-
Notifications
You must be signed in to change notification settings - Fork 55
WorkflowStateOptions
Users can customize the WorkflowState
Retry is built-in in iWF WorkflowState. Returning any error will just let the state API(waitUntil/execute) retry until the attempts has maxed out the retryPolicy.
Generally, it's recommended to NOT catch retryable (e.g. 5xx status from REST APIs, service internal error or unavailable, timeouts), or a generic error (e.g. Exception in Java), otherwise you lose the benefits of the retry. In other words, it's anti-pattern to catch those exceptions (unless catch and re-throw after logging).
By default, the API timeout is 30s with infinite backoff retry. Users can customize the API timeout and retry policy:
- InitialIntervalSeconds: 1
- MaxInternalSeconds:100
- MaximumAttempts: 0
- MaximumAttemptsDurationSeconds: 0
- BackoffCoefficient: 2
Where zero means infinite attempts.
Both MaximumAttempts and MaximumAttemptsDurationSeconds are used for controlling the maximum attempts for the retry policy. MaximumAttempts is directly by number of attempts, where MaximumAttemptsDurationSeconds is by the total time duration of all attempts including retries. It will be capped to the minimum if both are provided.
By default, the workflow execution will fail when State APIs max out the retry attempts.

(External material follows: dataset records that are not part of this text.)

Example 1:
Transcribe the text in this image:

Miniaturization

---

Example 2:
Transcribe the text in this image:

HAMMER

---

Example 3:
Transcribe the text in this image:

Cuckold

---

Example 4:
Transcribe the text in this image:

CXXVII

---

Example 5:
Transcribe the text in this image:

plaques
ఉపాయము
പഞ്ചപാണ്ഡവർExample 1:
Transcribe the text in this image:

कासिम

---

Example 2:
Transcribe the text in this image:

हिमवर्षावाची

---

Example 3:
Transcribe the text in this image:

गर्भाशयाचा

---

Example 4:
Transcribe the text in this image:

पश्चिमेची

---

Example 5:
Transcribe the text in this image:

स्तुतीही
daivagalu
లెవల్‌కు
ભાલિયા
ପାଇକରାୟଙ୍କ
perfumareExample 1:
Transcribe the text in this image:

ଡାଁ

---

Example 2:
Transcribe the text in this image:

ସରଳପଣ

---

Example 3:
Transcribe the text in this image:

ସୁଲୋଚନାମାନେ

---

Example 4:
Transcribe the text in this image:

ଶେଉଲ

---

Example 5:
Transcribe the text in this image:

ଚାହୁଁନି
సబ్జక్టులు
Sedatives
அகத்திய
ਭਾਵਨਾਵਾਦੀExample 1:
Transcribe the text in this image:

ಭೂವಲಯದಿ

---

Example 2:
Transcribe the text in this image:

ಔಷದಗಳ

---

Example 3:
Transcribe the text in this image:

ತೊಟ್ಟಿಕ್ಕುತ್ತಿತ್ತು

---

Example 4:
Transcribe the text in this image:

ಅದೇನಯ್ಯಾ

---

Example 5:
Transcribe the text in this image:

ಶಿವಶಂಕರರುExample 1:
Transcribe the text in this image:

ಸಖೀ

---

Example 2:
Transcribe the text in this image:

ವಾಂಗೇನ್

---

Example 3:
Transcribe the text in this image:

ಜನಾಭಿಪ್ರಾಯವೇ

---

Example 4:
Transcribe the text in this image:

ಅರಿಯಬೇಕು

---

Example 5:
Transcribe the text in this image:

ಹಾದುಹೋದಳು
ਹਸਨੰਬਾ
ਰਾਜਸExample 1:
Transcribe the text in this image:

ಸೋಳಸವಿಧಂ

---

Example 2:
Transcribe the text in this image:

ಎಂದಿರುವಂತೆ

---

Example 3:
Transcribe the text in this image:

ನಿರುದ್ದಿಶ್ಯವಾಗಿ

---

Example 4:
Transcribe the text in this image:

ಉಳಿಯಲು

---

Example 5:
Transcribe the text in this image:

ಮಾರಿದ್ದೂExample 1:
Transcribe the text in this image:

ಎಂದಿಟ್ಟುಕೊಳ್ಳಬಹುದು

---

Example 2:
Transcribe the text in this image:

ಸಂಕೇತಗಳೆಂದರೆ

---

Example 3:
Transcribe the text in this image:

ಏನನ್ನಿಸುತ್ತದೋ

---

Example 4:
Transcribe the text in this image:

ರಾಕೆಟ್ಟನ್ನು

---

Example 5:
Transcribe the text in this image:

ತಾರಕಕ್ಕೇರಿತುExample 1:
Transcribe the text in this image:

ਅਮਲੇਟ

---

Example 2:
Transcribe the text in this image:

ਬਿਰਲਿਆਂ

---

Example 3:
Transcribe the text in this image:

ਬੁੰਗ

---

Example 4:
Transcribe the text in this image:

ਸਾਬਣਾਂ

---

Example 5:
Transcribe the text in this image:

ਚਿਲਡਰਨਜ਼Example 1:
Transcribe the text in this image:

But in some cases you want the workflow to handle cleanup/compensation after all retries have failed(as SAGA pattern).
!!! Do not use this feature unless necessary -- in most cases, you should just let a workflow fail and get alerted -- which is simpler to do !!!
For Execute API, you can set PROCEED_TO_CONFIGURED_STATE
as failure policy, with a ProceededState
configured.
The proceeded state will take the same input from the original failed state.
When the current state fails, instead of failing the workflow, it will go to the ProceededState for recovery.
Then in the recovery(proceeded) state, it's up to state to continue to run the workflow, or fail the workflow.
Thius failure policy are especially helpful for recovery logic.
For example, a DebitState
is making three API calls for the debit operation but failed at the 3rd one. You want to undo the first two. In that case, you can set a UndoDebitState
as the recovery state for the DebitState. When DebitState fails, instead of failing workflow, it will proceed to UndoDebitState
to let you undo the first two operations.
Example in Java SDK:
public class DebitState extends WorkflowState {
@Override
public WorkflowStateOptions getStateOptions() {
return new WorkflowStateOptionsExtension()
.setProceedOnExecuteFailure(UndoDebitState.class)
// make sure the retry duration is less than the workflow timeout so that recovery state has a chance to run
.executeApiRetryPolicy(...);
}
@Override
public StateDecision execute(...){
// make three API calls for a debit operation
}
}
In Golang SDK:
type debitState struct{
iwf.WorkflowStateDefaultsNoWaitUntil
}
func (b debitState) GetStateOptions() *iwf.StateOptions {
return &iwf.StateOptions{
// make sure the retry duration is less than the workflow timeout so that recovery state has a chance to run options.
ExecuteApiRetryPolicy: &iwfidl.RetryPolicy{...},
ExecuteApiFailureProceedState: undoDebitState{},
}
}
func (b debitState) Execute(ctx iwf.WorkflowContext, input iwf.Object, commandResults iwf.CommandResults, persistence iwf.Persistence, communication iwf.Communication) (*iwf.StateDecision, error) {
// make three API calls for a debit operation
}
In Python SDK:
class DebitState(WorkflowState[None]):
def execute(
self,
ctx: WorkflowContext,
input: T,
command_results: CommandResults,
persistence: Persistence,
communication: Communication,
) -> StateDecision:
# make three API calls for a debit operation
return StateDecision...
def get_state_options(self) -> WorkflowStateOptions:
return WorkflowStateOptions(
execute_api_retry_policy=RetryPolicy(...), //make sure recoveryState has enough time to run
execute_failure_handling_state=UndoDebitState,
)
For WaitUntil API, using PROCEED_ON_API_FAILURE
for WaitUntilApiFailurePolicy
will let workflow continue to invoke execute
API when the API fails with maxing out all the retry attempts.
See example here in Java and Golang.
This is very uncommonly needed than the failure policy of Execute API. Currently not implemented in Python SDK yet.
There is a context object when invoking RPC or State APIs. It contains information like workflowId, startTime, etc.
For example, WorkflowState can utilize attempts
or firstAttemptTime
from the context to make some advanced logic.
To have a different WorkflowStateOptions, normally you just need to implement the method of the WorkflowState interface.
But in some rare cases, you may need it to be more dynamic -- for example, different state executions could have a different retry policy, even they are from the same state definitions.
To achieve this, you can provide an stateOptionsOverride to the StateMovement of StateDecision.